Apple Music, Netlix, Amazon Prime e iCloud. La nostra vita dipende sempre di più dai servizi in abbonamento. E ogni anno ci costano sempre più soldi.
Un po’ perché il modello dei servizi in abbonamento si sta espandendo sempre di più, inghiottendo anche cose che una volta tendevamo a pagare singolarmente. Un po’ perché l’idea di avere un servizio senza impegni, da cui potersi cancellare senza penali in qualsiasi momento, ci fa gola; solo che alla fine da questi servizi non ci cancelliamo mai, nemmeno quando il costo dell’abbonamento aumenta sensibilmente.
Così un report di Mint commissionato dal New York Times ha stimato che una persona in media spende 640$ all’anno in questi servizi — intesi nell’accezione più ampia possibile, dalle piattaforme per lo streaming agli abbonamenti per giocare online, arrivando perfino a Tinder Gold.
L’analisi di Mint è stata svolta sulla base delle abitudini dei suoi utenti, che sono milioni.
Mint è un servizio che permette di gestire il proprio budget, con una particolare attenzione rivolta alla gestione e al monitoraggio degli abbonamenti attivati dall’utente.
Il dato interessante è che in genere stiamo spendendo sempre più soldi nei servizi in abbonamento, nel 2017 pagavamo in media 598$, che è il 7% in meno del dato del 2019.
L’aumento, secondo Mint, dipende in larga parte dal mercato delle piattaforme on-demand, sia per via dell’aumento del costo degli abbonamenti, sia perché gli americani si stanno iscrivendo a sempre più servizi (come i nuovi Apple TV+ o Disney Plus).
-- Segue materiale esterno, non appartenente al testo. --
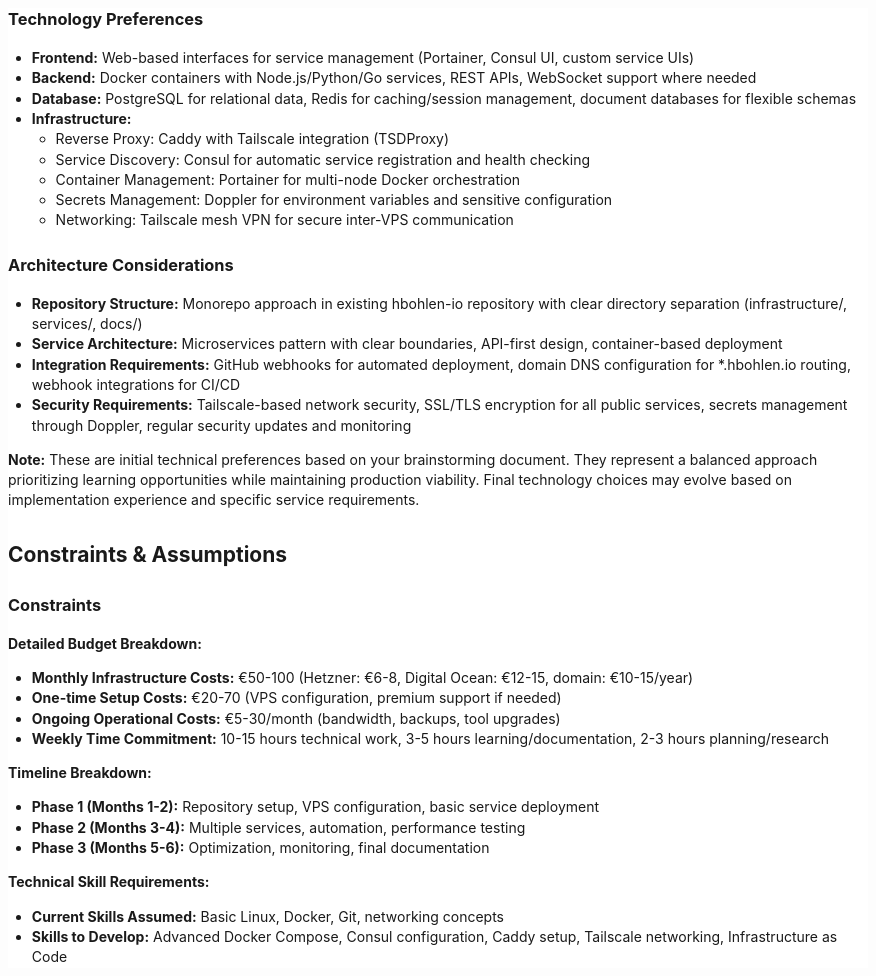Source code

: ### Technology Preferences

- **Frontend:** Web-based interfaces for service management (Portainer, Consul UI, custom service UIs)
- **Backend:** Docker containers with Node.js/Python/Go services, REST APIs, WebSocket support where needed
- **Database:** PostgreSQL for relational data, Redis for caching/session management, document databases for flexible schemas
- **Infrastructure:**
  - Reverse Proxy: Caddy with Tailscale integration (TSDProxy)
  - Service Discovery: Consul for automatic service registration and health checking
  - Container Management: Portainer for multi-node Docker orchestration
  - Secrets Management: Doppler for environment variables and sensitive configuration
  - Networking: Tailscale mesh VPN for secure inter-VPS communication

### Architecture Considerations

- **Repository Structure:** Monorepo approach in existing hbohlen-io repository with clear directory separation (infrastructure/, services/, docs/)
- **Service Architecture:** Microservices pattern with clear boundaries, API-first design, container-based deployment
- **Integration Requirements:** GitHub webhooks for automated deployment, domain DNS configuration for *.hbohlen.io routing, webhook integrations for CI/CD
- **Security Requirements:** Tailscale-based network security, SSL/TLS encryption for all public services, secrets management through Doppler, regular security updates and monitoring

**Note:** These are initial technical preferences based on your brainstorming document. They represent a balanced approach prioritizing learning opportunities while maintaining production viability. Final technology choices may evolve based on implementation experience and specific service requirements.

## Constraints & Assumptions

### Constraints

**Detailed Budget Breakdown:**
- **Monthly Infrastructure Costs:** €50-100 (Hetzner: €6-8, Digital Ocean: €12-15, domain: €10-15/year)
- **One-time Setup Costs:** €20-70 (VPS configuration, premium support if needed)
- **Ongoing Operational Costs:** €5-30/month (bandwidth, backups, tool upgrades)
- **Weekly Time Commitment:** 10-15 hours technical work, 3-5 hours learning/documentation, 2-3 hours planning/research

**Timeline Breakdown:**
- **Phase 1 (Months 1-2):** Repository setup, VPS configuration, basic service deployment
- **Phase 2 (Months 3-4):** Multiple services, automation, performance testing
- **Phase 3 (Months 5-6):** Optimization, monitoring, final documentation

**Technical Skill Requirements:**
- **Current Skills Assumed:** Basic Linux, Docker, Git, networking concepts
- **Skills to Develop:** Advanced Docker Compose, Consul configuration, Caddy setup, Tailscale networking, Infrastructure as Code
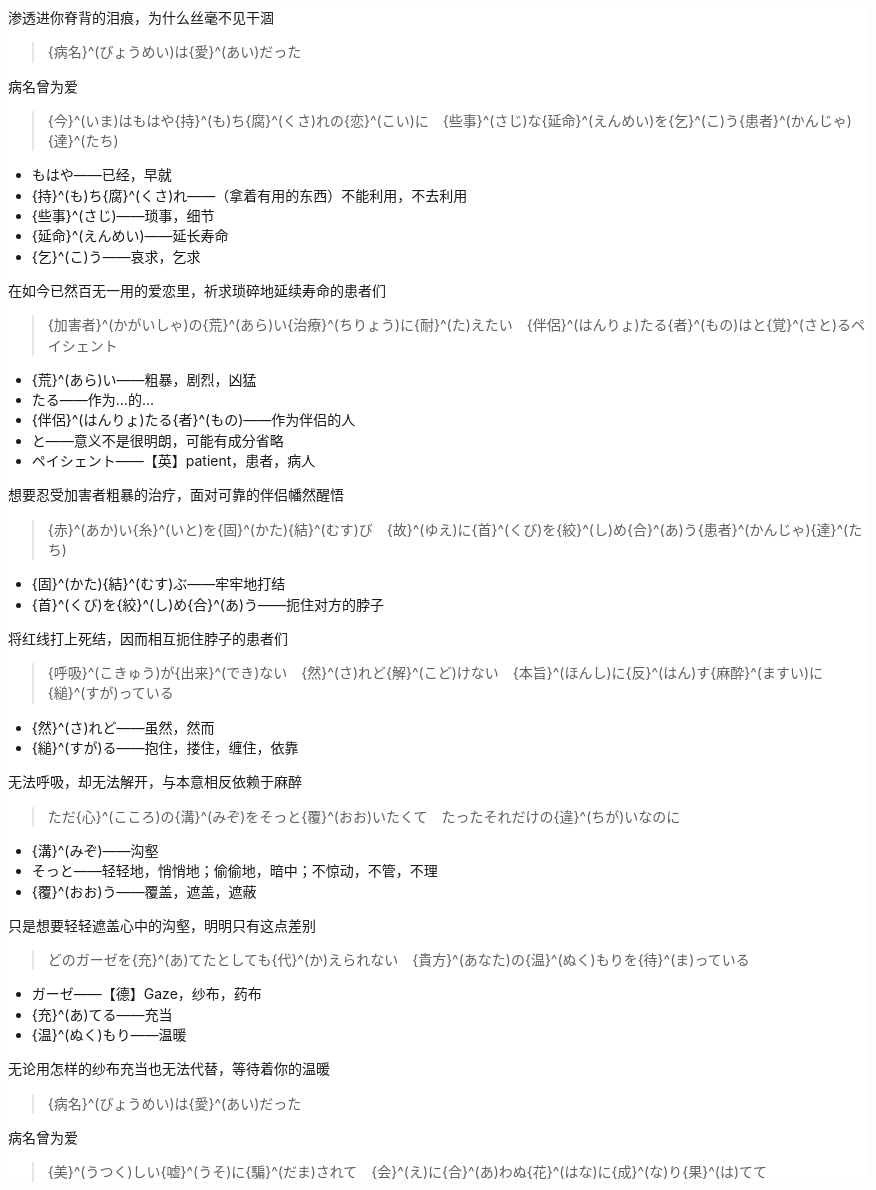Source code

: 渗透进你脊背的泪痕，为什么丝毫不见干涸

> {病名}^(びょうめい)は{愛}^(あい)だった

病名曾为爱

> {今}^(いま)はもはや{持}^(も)ち{腐}^(くさ)れの{恋}^(こい)に　{些事}^(さじ)な{延命}^(えんめい)を{乞}^(こ)う{患者}^(かんじゃ){達}^(たち)

- もはや——已经，早就
- {持}^(も)ち{腐}^(くさ)れ——（拿着有用的东西）不能利用，不去利用
- {些事}^(さじ)——琐事，细节
- {延命}^(えんめい)——延长寿命
- {乞}^(こ)う——哀求，乞求

在如今已然百无一用的爱恋里，祈求琐碎地延续寿命的患者们

> {加害者}^(かがいしゃ)の{荒}^(あら)い{治療}^(ちりょう)に{耐}^(た)えたい　{伴侶}^(はんりょ)たる{者}^(もの)はと{覚}^(さと)るペイシェント

- {荒}^(あら)い——粗暴，剧烈，凶猛
- たる——作为…的…
- {伴侶}^(はんりょ)たる{者}^(もの)——作为伴侣的人
- と——意义不是很明朗，可能有成分省略
- ペイシェント——【英】patient，患者，病人

想要忍受加害者粗暴的治疗，面对可靠的伴侣幡然醒悟

> {赤}^(あか)い{糸}^(いと)を{固}^(かた){結}^(むす)び　{故}^(ゆえ)に{首}^(くび)を{絞}^(し)め{合}^(あ)う{患者}^(かんじゃ){達}^(たち)

- {固}^(かた){結}^(むす)ぶ——牢牢地打结
- {首}^(くび)を{絞}^(し)め{合}^(あ)う——扼住对方的脖子

将红线打上死结，因而相互扼住脖子的患者们

> {呼吸}^(こきゅう)が{出来}^(でき)ない　{然}^(さ)れど{解}^(こど)けない　{本旨}^(ほんし)に{反}^(はん)す{麻酔}^(ますい)に{縋}^(すが)っている

- {然}^(さ)れど——虽然，然而
- {縋}^(すが)る——抱住，搂住，缠住，依靠

无法呼吸，却无法解开，与本意相反依赖于麻醉

> ただ{心}^(こころ)の{溝}^(みぞ)をそっと{覆}^(おお)いたくて　たったそれだけの{違}^(ちが)いなのに

- {溝}^(みぞ)——沟壑
- そっと——轻轻地，悄悄地；偷偷地，暗中；不惊动，不管，不理
- {覆}^(おお)う——覆盖，遮盖，遮蔽

只是想要轻轻遮盖心中的沟壑，明明只有这点差别

> どのガーゼを{充}^(あ)てたとしても{代}^(か)えられない　{貴方}^(あなた)の{温}^(ぬく)もりを{待}^(ま)っている

- ガーゼ——【德】Gaze，纱布，药布
- {充}^(あ)てる——充当
- {温}^(ぬく)もり——温暖

无论用怎样的纱布充当也无法代替，等待着你的温暖

> {病名}^(びょうめい)は{愛}^(あい)だった

病名曾为爱

> {美}^(うつく)しい{嘘}^(うそ)に{騙}^(だま)されて　{会}^(え)に{合}^(あ)わぬ{花}^(はな)に{成}^(な)り{果}^(は)てて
Ovviamente sono servizi molto più economici della TV via cavo (che ad un americano può costare anche 1200$ l’anno) o satellitare, ma resta il fatto che nel 2017 in genere si spendevano meno soldi per l’intrattenimento in streaming (130$, contro i 175$ di oggi; è un +30%).
L’altra grande grana è che gli utenti si abbonano a sempre più cose, rendendo poi complicato ricordarsi quali sono gli abbonamenti attivi. E il rischio è di continuare a pagare per app che non stiamo nemmeno più usando.